4.   "Let's say I have a DataFrame with the names of Iranian national parks and their area in square kilometers (ParkName, Area) and another DataFrame with the names of national parks and their number of visitors per year (ParkName, VisitorsPerYear). The first dataframe is called national_parks, the second is called park_visitors. How do I merge these DataFrames to get a single DataFrame with park names, area, and number of visitors per year? Please ask any necessary clarifying questions."

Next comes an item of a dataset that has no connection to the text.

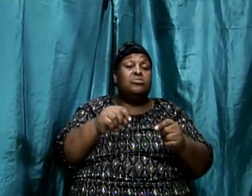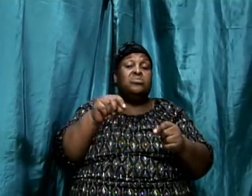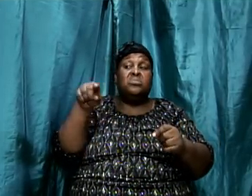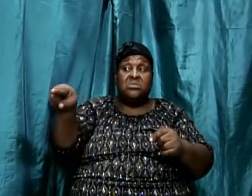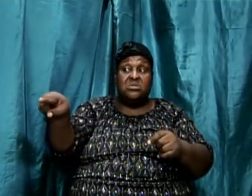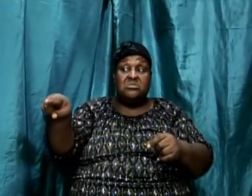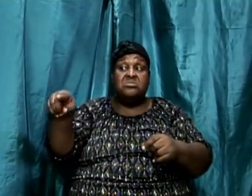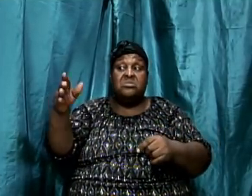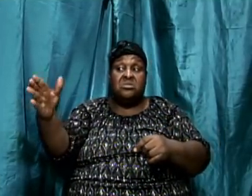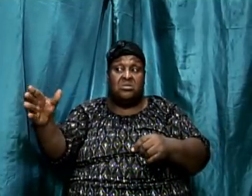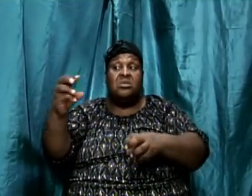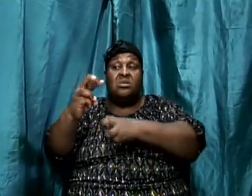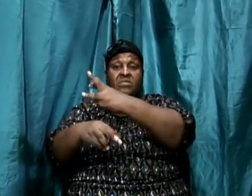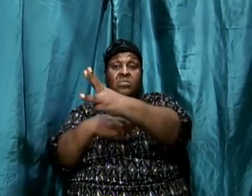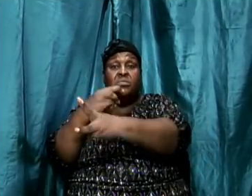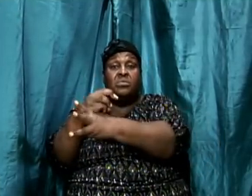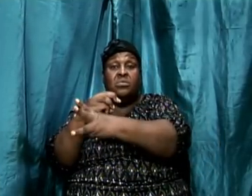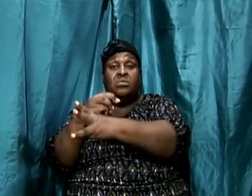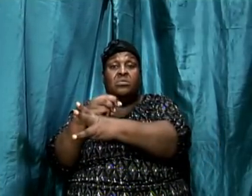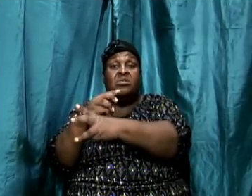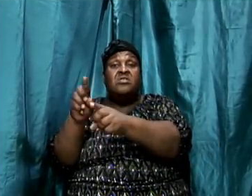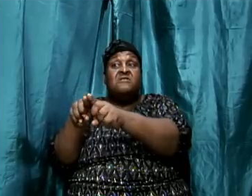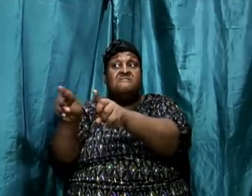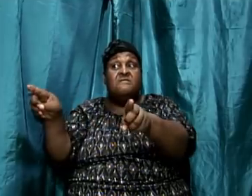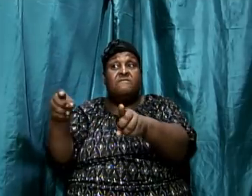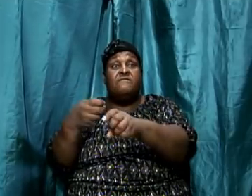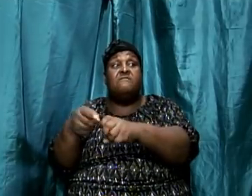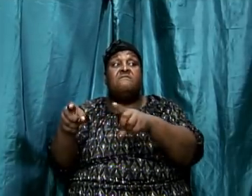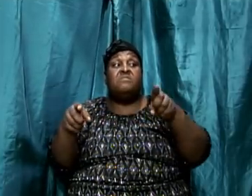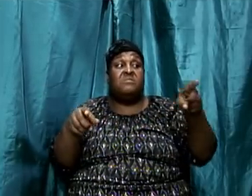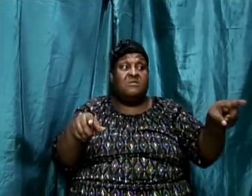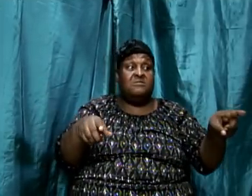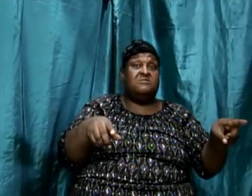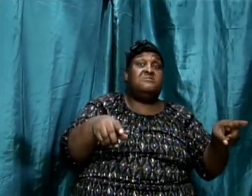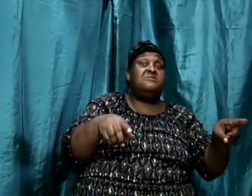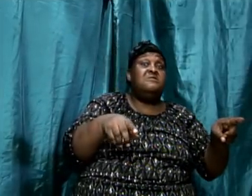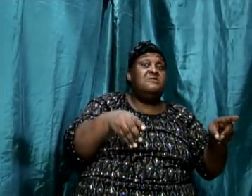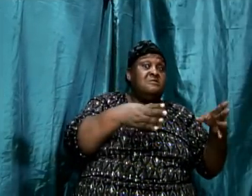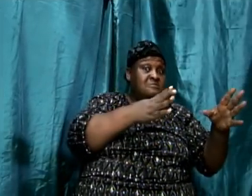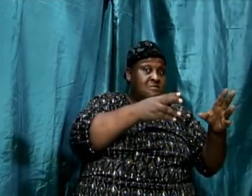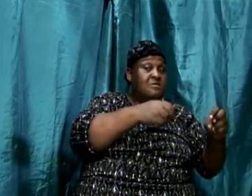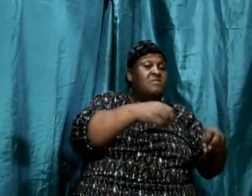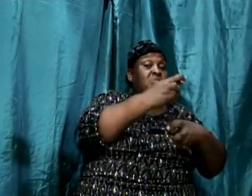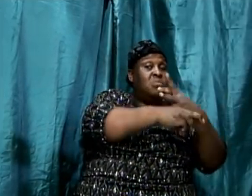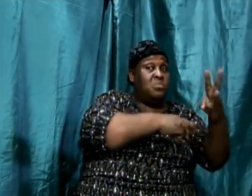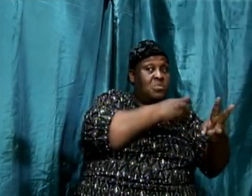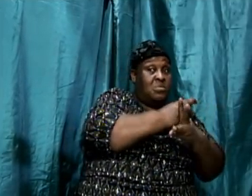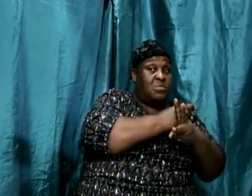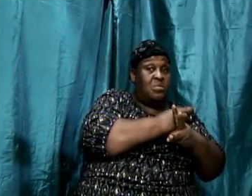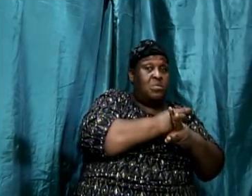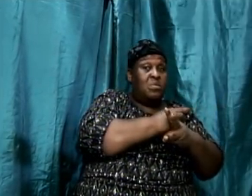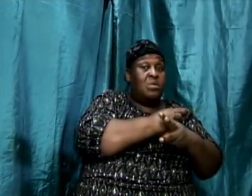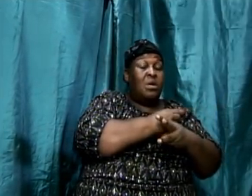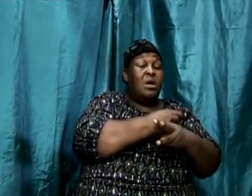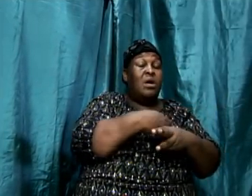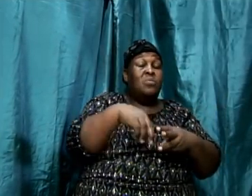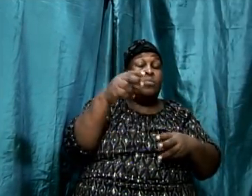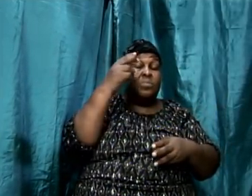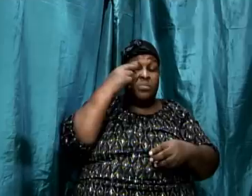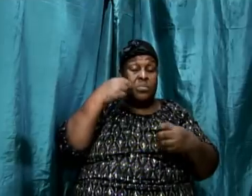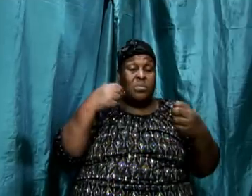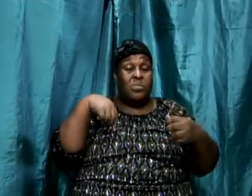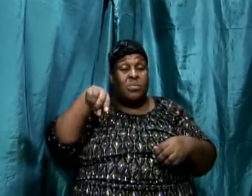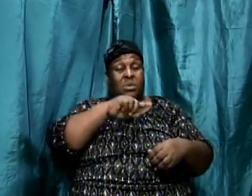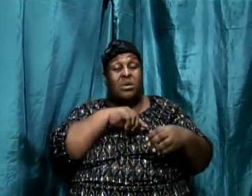I mean, and therefore, we have to take into consideration the background behind the book that we are trying to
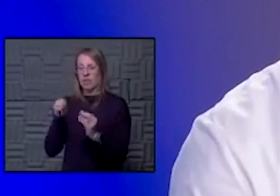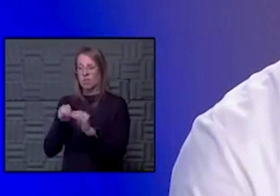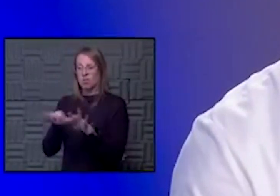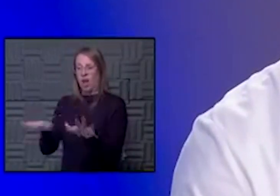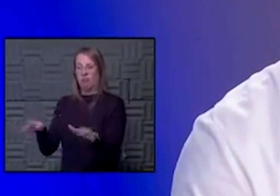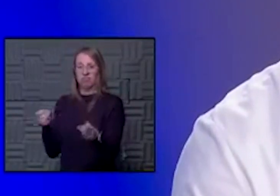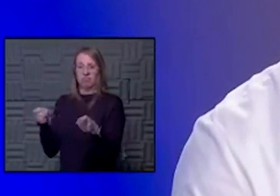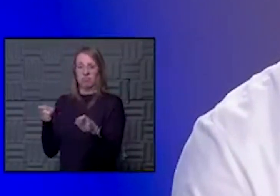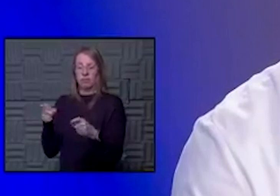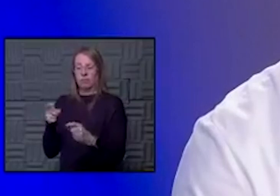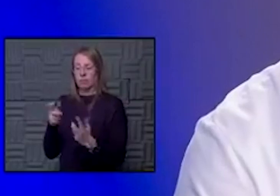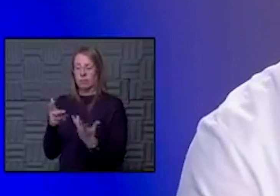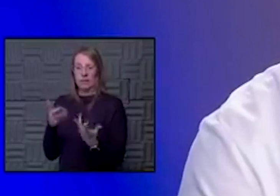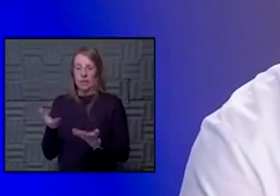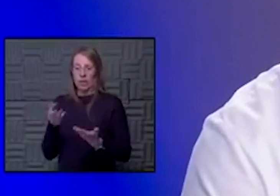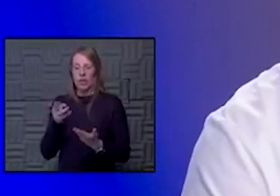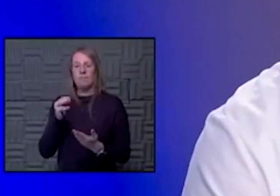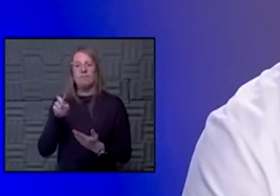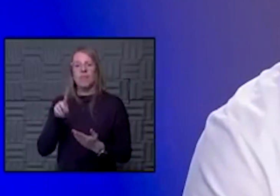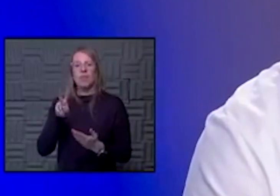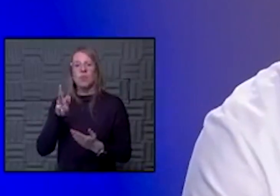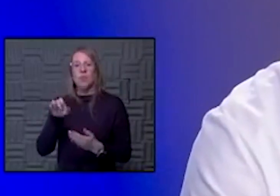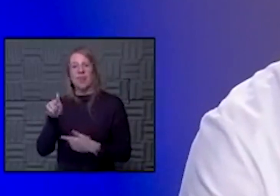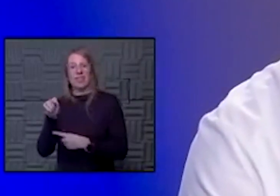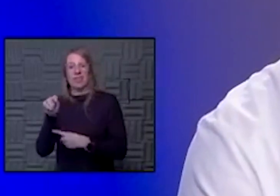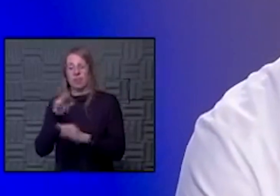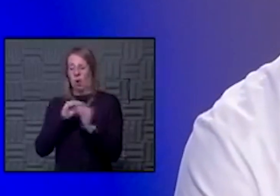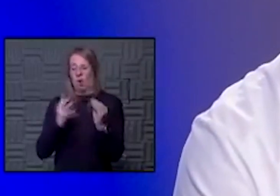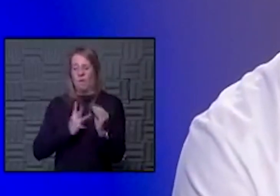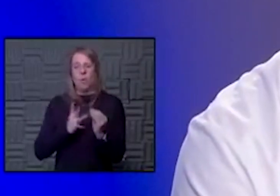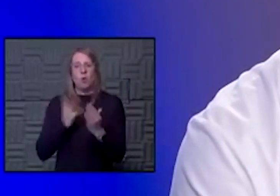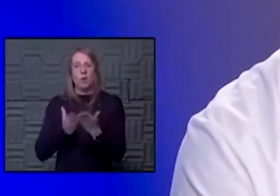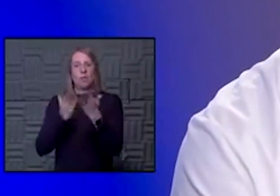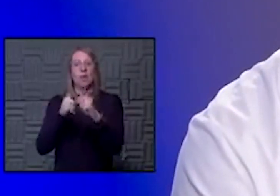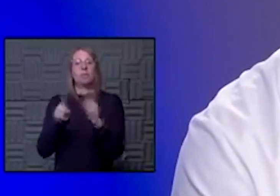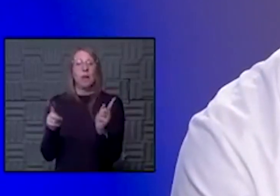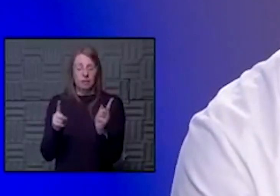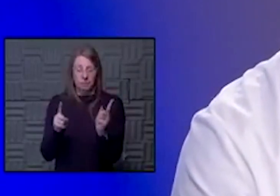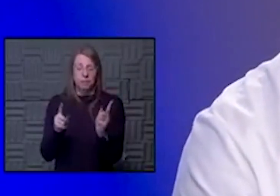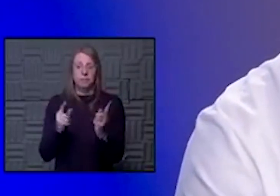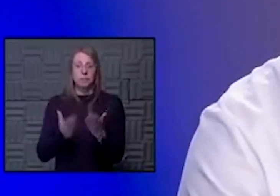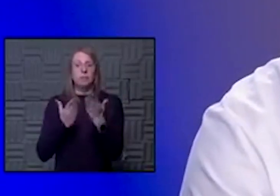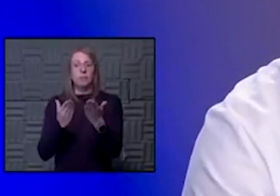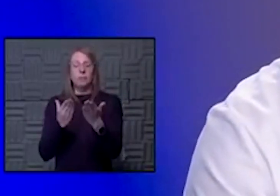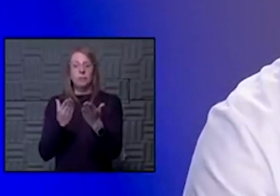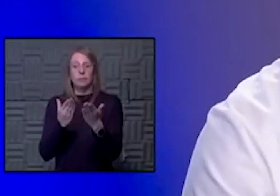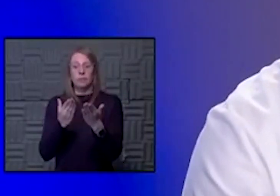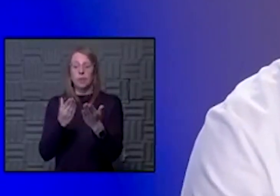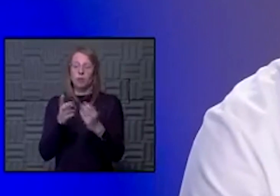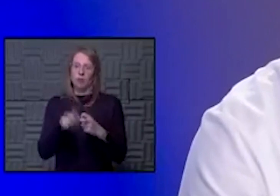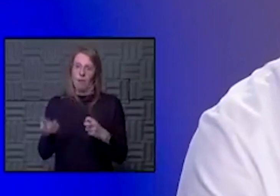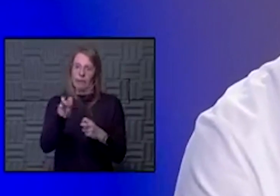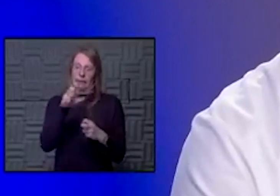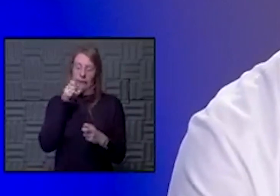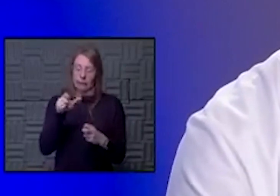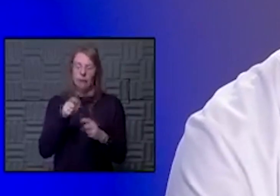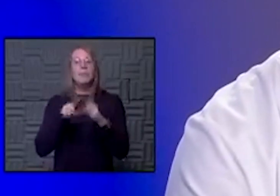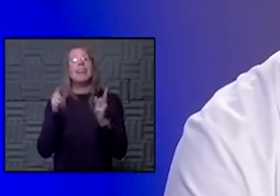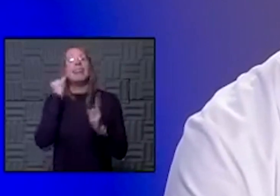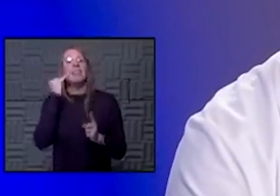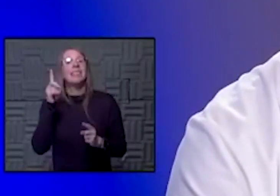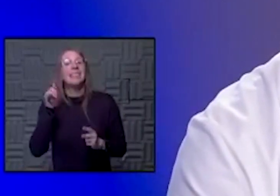spread of the disease, especially here in the Midwest. So again, no formal recommendation, but it is certainly recommended number one, that you didn't travel. But if you did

You can also ask ChatGPT when you are running into difficulties with merging DataFrames. If you merge two DataFrames and are not getting what you expected, you can tell ChatGPT what the frames consist of, what you did to merge them, and what the output was, and it could provide a diagnosis of what went wrong as well as a possible fix.

#### Parting Notes
I hope you enjoyed this lesson on combining tables. This lesson has introduced the basic concepts of combining tables. With this basis of understanding and through augmenting it with the use of tools such as ChatGPT to solidify and extend your understanding, you will be able to effectively conquer similar tasks in the future.